One patient died due to surgical complications, and three patients were lost to follow-up. The dead patient has undergone three operations previously and RT and chemotherapy history. He underwent the fourth operation for debulking and died of brain extensive cerebral ischemia due to continuing low blood pressure during operation, related to the patient’s poor base performance status. The remaining 163 patients (derivation group, 109 patients; validation group, 54 patients) were regularly followed up with a mean time of 18.7 months (derivation group, 23.7 months; validation group, 8.4 months) (range, 2–39 months). Seventy-five (46.0%) patients [derivation group, 65 (59.6%) patients; validation group, 10 (18.5%) patients] suffered from tumor progression or recurrence and 25 (15.3%) patients [derivation group, 24 (22.0%) patients; validation group, 1 (1.9%) patients] died during the follow-up.

Discussion

The incidence of SBCs is extremely low, and its mortality and recurrence rate remain high. Surgical treatment is the initial and indispensable treatment for SBCs. The resection quality is associated with the patients’ long-term outcomes (15). However, to our knowledge, only limited studies with a relatively large patient number reported the surgical experience and outcomes (3, 7, 1619). Given their ideal midline location and ventral to the skull base dura mater (2), SBCs are increasingly treated through EES with the development of neuroendoscopic instruments, surgical experience acquisition, and surgical technique advancement (2023). During the present study, three patients underwent open surgeries in 2018 and 2019, and one patient experienced a staged craniotomy after EES in 2020. The EES contributes to a high tumor removal and symptom control rate, with low morbidity and high quality of life (2). In our opinion, further improvement of the surgical resection extent and safety is the focus of EES. However, the learning curve is remarkable in EES (2, 19). Previous studies (2, 7, 9) included the patients during a relatively long period; therefore, the learning curve significantly impacted tumor resection (20). Our group started EES in 1998 and has extensive SBC surgical experience (9). Only the SBC patients treated from 2018 to 2020 were included in the present study; hence, the impact of the learning curve was minimized. Furthermore, the adjuvant equipment (such as intraoperative Doppler, neuronavigation, and neuromonitoring) and materials for skull base reconstruction (such as collagen graft and iodoform gauze) did not change in the last 3 years and had no impact on the surgery. Therefore, the present study is suitable for exploring the relationship between surgical strategy and resection rate.

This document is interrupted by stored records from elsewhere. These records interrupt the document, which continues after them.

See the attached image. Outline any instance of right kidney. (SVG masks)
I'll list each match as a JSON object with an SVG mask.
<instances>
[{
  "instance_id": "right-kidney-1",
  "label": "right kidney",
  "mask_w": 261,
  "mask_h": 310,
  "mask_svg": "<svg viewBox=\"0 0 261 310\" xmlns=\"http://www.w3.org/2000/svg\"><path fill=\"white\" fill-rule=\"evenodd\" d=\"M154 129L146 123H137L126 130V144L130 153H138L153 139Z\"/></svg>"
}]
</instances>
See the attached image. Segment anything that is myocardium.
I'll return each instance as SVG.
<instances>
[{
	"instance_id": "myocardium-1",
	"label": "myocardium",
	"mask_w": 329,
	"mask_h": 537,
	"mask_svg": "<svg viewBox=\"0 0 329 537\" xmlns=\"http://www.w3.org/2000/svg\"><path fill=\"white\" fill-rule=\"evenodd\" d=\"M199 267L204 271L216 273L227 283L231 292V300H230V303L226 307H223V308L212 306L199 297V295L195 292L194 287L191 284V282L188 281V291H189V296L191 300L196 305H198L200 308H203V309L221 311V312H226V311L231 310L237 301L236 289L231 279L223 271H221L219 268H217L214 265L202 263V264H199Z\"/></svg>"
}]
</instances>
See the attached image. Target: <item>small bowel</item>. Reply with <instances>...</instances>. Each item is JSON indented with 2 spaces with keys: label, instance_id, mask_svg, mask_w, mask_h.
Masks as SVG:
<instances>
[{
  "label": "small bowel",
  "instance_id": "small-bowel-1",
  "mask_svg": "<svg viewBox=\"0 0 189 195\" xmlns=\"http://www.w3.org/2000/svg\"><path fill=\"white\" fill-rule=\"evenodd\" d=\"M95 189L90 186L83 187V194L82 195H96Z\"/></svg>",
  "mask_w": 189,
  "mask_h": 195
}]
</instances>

Several classifications of SBCs have been proposed to guide the operation or judge the prognosis. Based on open surgery experience and SBCs’ extension patterns, Amelfty et al. proposed a surgical classification to clarify the best microsurgical approach (5). At the same time, EES was beginning to be used to resect SBC (24). However, EES has rapidly increased in SBC surgeries in recent years, and EES can access cervical 2 as the most inferior limit of dissection; the microsurgical classification cannot direct EES anymore. In 2014, Fernandez-Miranda et al. described the EES treating SBCs according to dividing clivus into three parts (i.e., upper clivus, mid-clivus, and lower clivus) (6).

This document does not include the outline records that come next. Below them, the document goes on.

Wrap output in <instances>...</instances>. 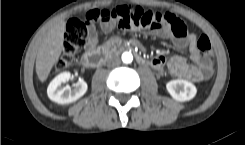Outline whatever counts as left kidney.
<instances>
[{
  "instance_id": "obj_1",
  "label": "left kidney",
  "mask_w": 245,
  "mask_h": 145,
  "mask_svg": "<svg viewBox=\"0 0 245 145\" xmlns=\"http://www.w3.org/2000/svg\"><path fill=\"white\" fill-rule=\"evenodd\" d=\"M167 91L173 99L185 102L193 99L197 93L194 84L186 80H172L166 84Z\"/></svg>"
}]
</instances>
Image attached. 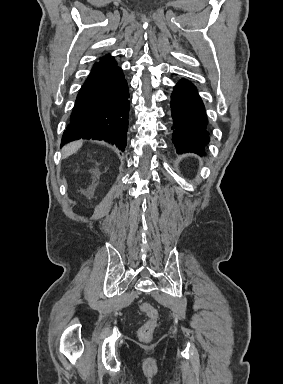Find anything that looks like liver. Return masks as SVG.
I'll list each match as a JSON object with an SVG mask.
<instances>
[{
	"label": "liver",
	"instance_id": "liver-1",
	"mask_svg": "<svg viewBox=\"0 0 283 384\" xmlns=\"http://www.w3.org/2000/svg\"><path fill=\"white\" fill-rule=\"evenodd\" d=\"M83 144V140H79V142H71V144H67L62 148V158H69L72 154H76L77 150H80Z\"/></svg>",
	"mask_w": 283,
	"mask_h": 384
}]
</instances>
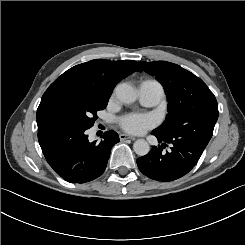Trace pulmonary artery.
Listing matches in <instances>:
<instances>
[{"label":"pulmonary artery","instance_id":"e3ab8cb5","mask_svg":"<svg viewBox=\"0 0 245 245\" xmlns=\"http://www.w3.org/2000/svg\"><path fill=\"white\" fill-rule=\"evenodd\" d=\"M138 95L142 104L154 106L163 98L164 92L160 83L154 80H146L138 86Z\"/></svg>","mask_w":245,"mask_h":245}]
</instances>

Similarly, our group proposed a clinical classification for EES in SBCs in 2016 (9). The results suggested that EES may improve the resection degree and surgical efficacy of SBCs. The limitation of our previous classification is that it ignores the tumor-extending direction. In 2018, Sekhar et al. proposed a preoperative grading system that is helpful in predicting resection and outcome (18). The tumor site has the highest weight in the score. The more sites were involved, the score was higher, and the progression-free survival was shorter. Sekhar’s grading system indicated that the growth pattern of chordoma plays a vital role in guiding surgery and judging prognosis. Most recently, Wang et al. proposed that the SBCs were classified into four types based on the analysis of 55 patients (25). This classification introduced a new line that connects the anterior part of the sellar floor with the intersection of the sphenoid floor plane and the dorsal margin of the clivus. Although Wang’s classification was based on the tumor origin and growth pattern, the category does not use the anatomical sites that surgeons are familiar with, so it is impossible to direct surgical strategy accurately, which is its main disadvantage. Furthermore, it is difficult to classify tumors in patients with multiple recurrent tumors because their skull base structures are complex, and the affected scope is too broad (25). In the present study, we found that the tumors extend along the bone sutures after analyzing the images and surgeries of SBC patients in the derivation group. This feature was also hypothesized in the study of another craniotomy team (7). We further confirmed that the hypothesis is reasonable by analyzing the images and surgeries of SBC patients in the validation group. In addition, we designed and validated our surgical strategies based on the spaces of the SBCs’ eight most common extending areas. These eight spaces have little anatomic variations, even in patients with multiple recurrent chordomas or extensive invasion chordomas.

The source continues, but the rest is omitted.